***** Brano

Come ho accennato alla fine del precedente articolo “La coercizione interna, e noi tendiamo continuamente a rimandare” per capire e fare fronte alla resistenza messa in atto dal proprio “bambino del passato”, che ostacola ogni nostro sforzo, può aiutarci prendere consapevolezza delle reazioni che possono seguire ad un atteggiamento genitoriale coercitivo. Ognuno di noi potrebbe prediligerne uno come tratto caratteriale preponderante, oppure potrebbe sperimentarli tutti, mischiandoli a seconda della situazione in cui si trova (atteggiamento molto comune). Generalmente li impariamo nell’infanzia come reazione all’atteggiamento dei nostri genitori e li applichiamo da adulti in risposta alle costrizioni che imponiamo a noi stessi. Vediamoli qui di seguito:
- La RESA
In questo caso il genitore si mostra direttivo con il bambino sin dai primi anni di vita e il bambino tende a seguirne le imposizioni con docilità e obbedienza. Lo fa per “paura di perdere l’amore del genitore”. Crescendo trasferisce il suo modo di adeguarsi ad un controllo esterno prima agli insegnanti e poi ai datori di lavoro. Si tratta di una resistenza poiché la persona che agisce questo comportamento non è realmente in contatto con se stessa ma per timore di esser ferita, sminuita o invalidata sente il dovere di adeguarsi all’autorità esterna, impedendo così al proprio essere di esprimersi, maturare e strutturarsi. E’ la realtà esterna che gli fornisce una struttura. Generalmente il conflitto tra autorità esterna e il proprio bambino interiore emerge attraverso forti crisi di ansia, pensieri ossessivi, depressione, stress. In questi casi l’ansia è un segnale di rivolta del proprio Sé che cerca di esprimersi.

**********
***** Dati forniti

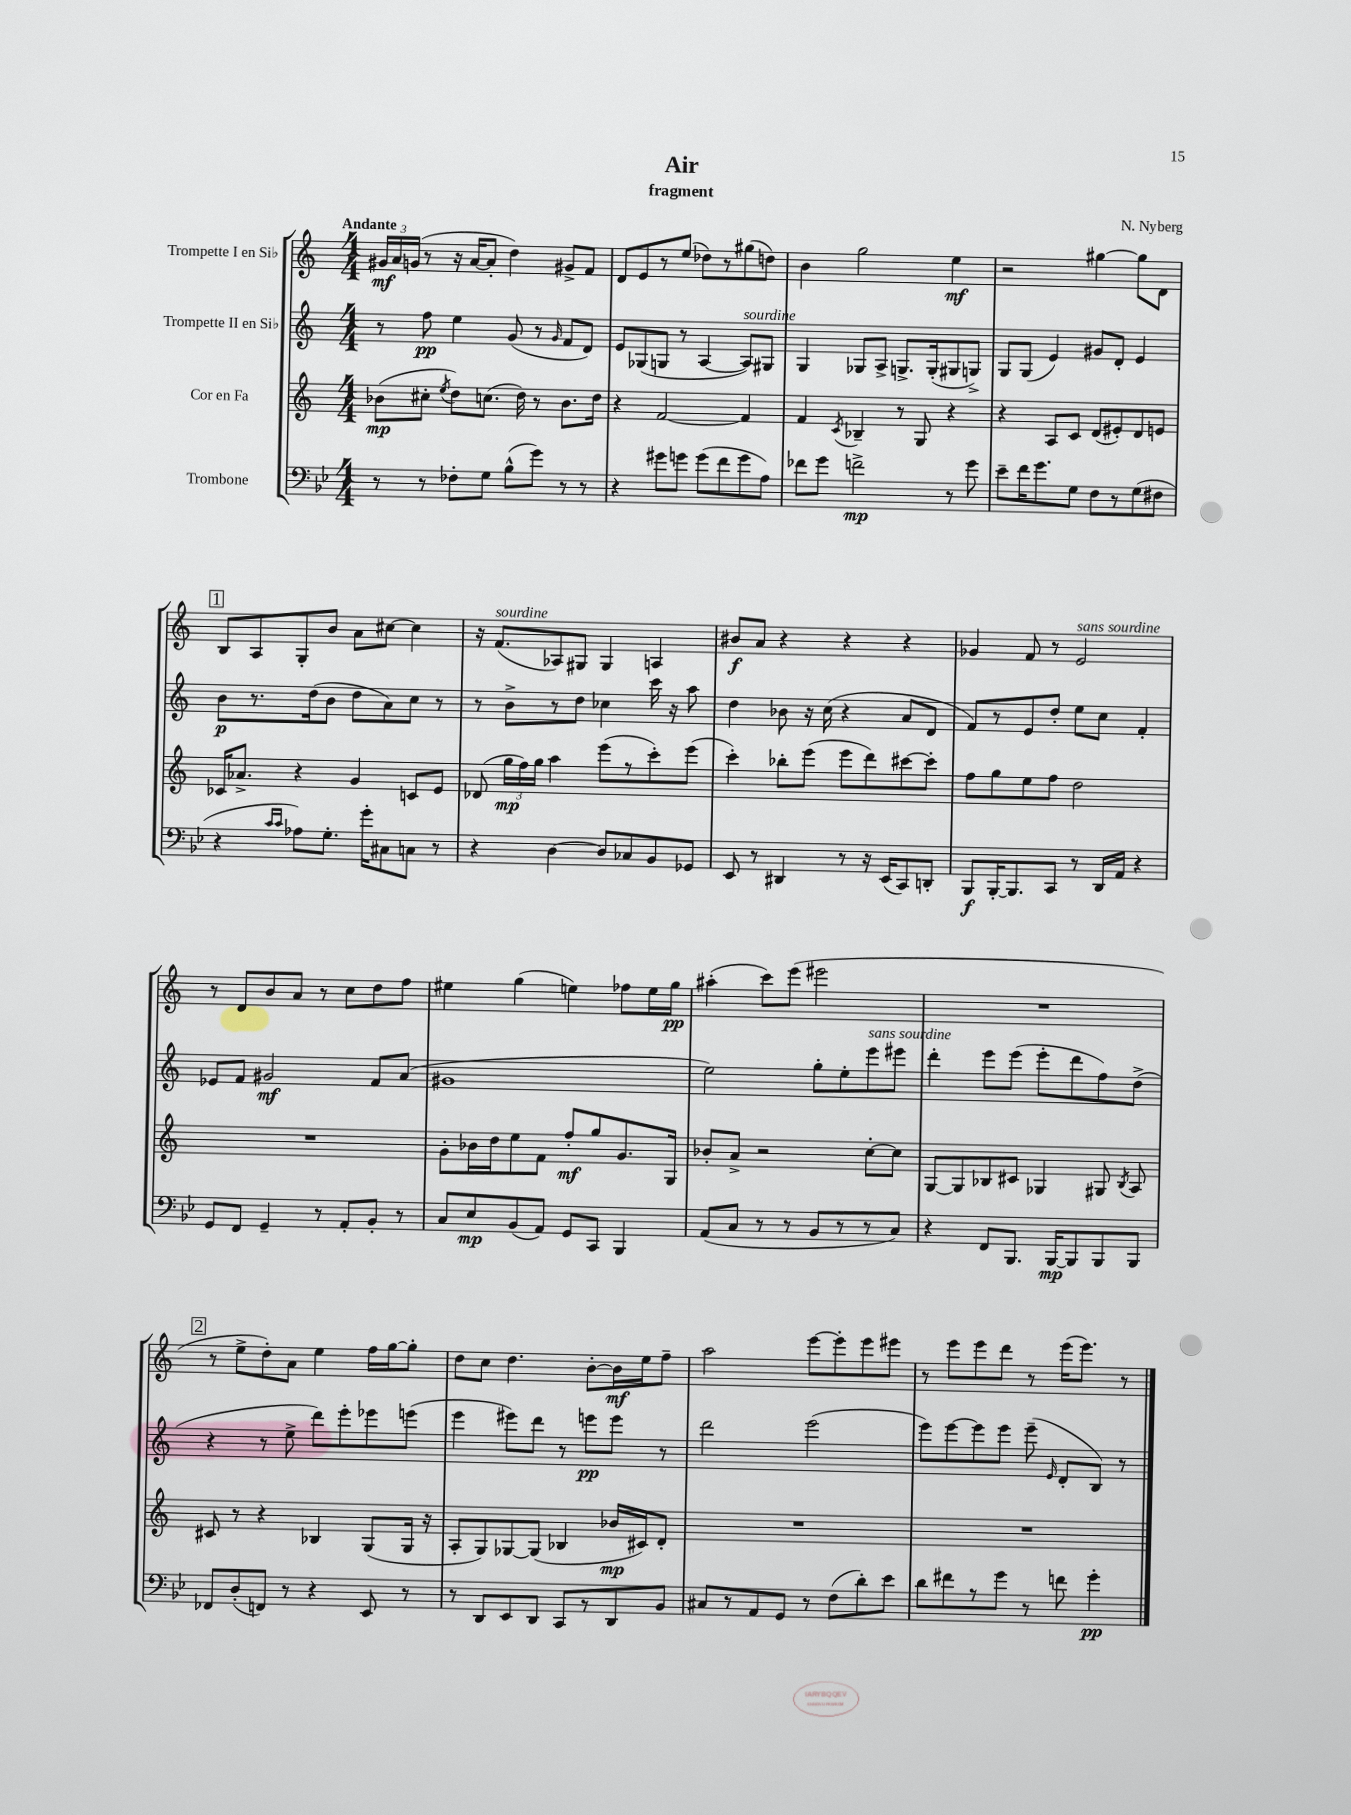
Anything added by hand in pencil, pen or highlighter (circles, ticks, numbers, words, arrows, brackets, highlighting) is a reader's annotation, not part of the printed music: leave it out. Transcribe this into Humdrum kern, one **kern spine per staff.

**kern	**kern	**kern	**kern
*staff4	*staff3	*staff2	*staff1
*clefF4	*clefG2	*clefG2	*clefG2
*k[b-e-]	*k[]	*k[]	*k[]
*M4/4	*M4/4	*M4/4	*M4/4
8r	(8b-	8r	24g#
.	.	.	24a
.	.	.	(24g
8r	8cc#'	8ff	8r
.	8qee	.	.
8F-'	8dd)	4ee	16r
.	.	.	[16a
8G	(8.cc	.	8a']
(8B-^^	.	(8g	4dd)
.	16dd)	.	.
8g)	8r	8r	.
.	.	16qqg	.
8r	8.b-	8f	8g#^
8r	.	8d)	8f
.	16dd	.	.
=	=	=	=
4r	4r	8e	8d
.	.	(8G-	8e
8g#	[2f	8G	8r
8g	.	8r	(8ee
(8g	.	[4A	8dd-)
8f	.	.	8r
8g	4f]	8A])	(8gg#
8A)	.	8G#	8dd)
=	=	=	=
8f-	4f	4G	4b
8g	.	.	.
.	8qc	.	.
2f^	4B-~	8G-	2gg
.	.	8A^	.
.	8r	8.G^	.
.	8G	.	.
.	.	(16G'	.
8r	4r	8G#	4ee
8g	.	8G^)	.
=	=	=	=
8e-~	4r	8G	2r
16f	.	(8G	.
8.g	.	.	.
.	8A	4e)	.
8G	8c	.	.
8F	(8d	8g#	[4gg#
8r	8e#')	8d'	.
(8G	8d	4e	8gg#]
8F#	8e	.	8d
=	=	=	=
4r	16c-	8b	8B
.	8.a-^	.	.
.	.	8.r	8A
16qqc	.	.	.
16qqc	.	.	.
8A-)	4r	.	8G'
.	.	(16dd	.
8.G'	.	8b	8b
.	4g	8dd	8a
16g'	.	.	.
8C#	.	8a)	[8cc#
8C	8c	8cc	4cc#]
8r	8e	8r	.
=	=	=	=
4r	(8d-	8r	16r
.	.	.	(8.f
.	24gg	8b^	.
.	24ff)	.	.
.	24gg	.	.
[4D	4aa	8r	8A-)
.	.	8dd	8G#
8D]	(8eee	4cc-	4G#
8C-	8r	.	.
8BB-	8ccc')	16ccc	4A
.	.	16r	.
8GG-	(8eee	8aa	.
=	=	=	=
8EE-	4ccc')	4dd	8b#
8r	.	.	8a
4DD#	8bb-'	8b-	4r
.	(8eee	16r	.
.	.	(16cc	.
8r	8eee	4r	4r
16r	8ddd)	.	.
(16EE-	.	.	.
8CC)	[8ccc#	8a	4r
8DD'	8ccc#']	8d	.
=	=	=	=
8BBB-	8ff	8f)	4g-
[16BBB-'	8gg	8r	.
8.BBB-]	.	.	.
.	8ee	8e	8f
8CC	8ff	8dd'	8r
8r	2dd	8ee	2e
16DD	.	8cc	.
16AA	.	.	.
4r	.	4f'	.
=	=	=	=
8GG	1r	8e-	8r
8FF	.	8f	8d
4GG~	.	2g#	8b
.	.	.	8a
8r	.	.	8r
8AA'	.	.	8cc
8BB-'	.	8f	8dd
8r	.	(8a	8ff
=	=	=	=
8C	8g'	1g#	4ee#
8E-	16b-	.	.
.	16dd	.	.
(8BB-	8ee	.	(4gg
8AA)	8f	.	.
8GG	8ff'	.	4ee)
8CC	8gg	.	.
4BBB-	8.g	.	8ff-
.	.	.	16ee
.	16G	.	16gg
=	=	=	=
(8AA	8b-'	2ee)	(4aa#'
8C	8a^	.	.
8r	2r	.	8ccc)
8r	.	.	(8eee
8BB-	.	8gg'	2eee#
8r	.	8ee'	.
8r	[8cc'	8eee	.
8C)	8cc]	8eee#	.
=	=	=	=
4r	[8G	4ddd'	1r
.	8G]	.	.
8FF	8B-	8eee	.
8.BBB-	8c#	(8eee	.
.	4G-	8eee'	.
[16BBB-	.	.	.
8BBB-]	.	8ddd	.
8BBB-	8G#	8ff)	.
.	8qB-	.	.
8BBB-	8A	(8dd^	.
=	=	=	=
8FF-	8c#	4r	8r
(8D'	8r	.	8ee^
8FF)	4r	8r	8dd')
8r	.	8ee^	8a
4r	4B-	8ddd)	4ee
.	.	8eee'	.
8EE-	(8G	8eee-	16ff
.	.	.	[16gg
8r	16G	(8eee	8gg']
.	16r	.	.
=	=	=	=
8r	8A'	4eee	8dd
8DD	8G)	.	8cc
8EE-	[8G-	8eee#)	4.dd
8DD	(8G-]	8ddd	.
8CC	4B-	8r	.
8r	.	8eee	[8b'
8DD	16b-	8eee	16b]
.	16c#)	.	16ee
8BB-	8d'	8r	8ff~
=	=	=	=
8C#	1r	2ddd	2aa
8r	.	.	.
8AA	.	.	.
8GG	.	.	.
8r	.	(2eee	[8eee
(8F	.	.	8eee']
8d')	.	.	8eee
8e-	.	.	8eee#
=	=	=	=
8d	1r	8eee)	8r
8f#	.	[8eee	8eee
8r	.	8eee]	8eee
8g	.	8eee	8ddd
8r	.	(8eee~	8r
.	.	16qqe	.
8f	.	8d'	(16eee
.	.	.	8.eee)
4g'	.	8B)	.
.	.	8r	8r
==	==	==	==
*-	*-	*-	*-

**********

● Il tuo compito
Riassumi il brano in due frasi.

● Risposta al compito
Per affrontare la resistenza del proprio "bambino del passato" aiuta riconoscere le reazioni a un atteggiamento genitoriale coercitivo, che di solito si imparano nell'infanzia e da adulti si applicano alle costrizioni imposte a se stessi. Nella resa il bambino segue con docilità le imposizioni del genitore per paura di perderne l'amore e poi si adegua a insegnanti e datori di lavoro, finché il conflitto con l'autorità esterna emerge come ansia, pensieri ossessivi, depressione e stress.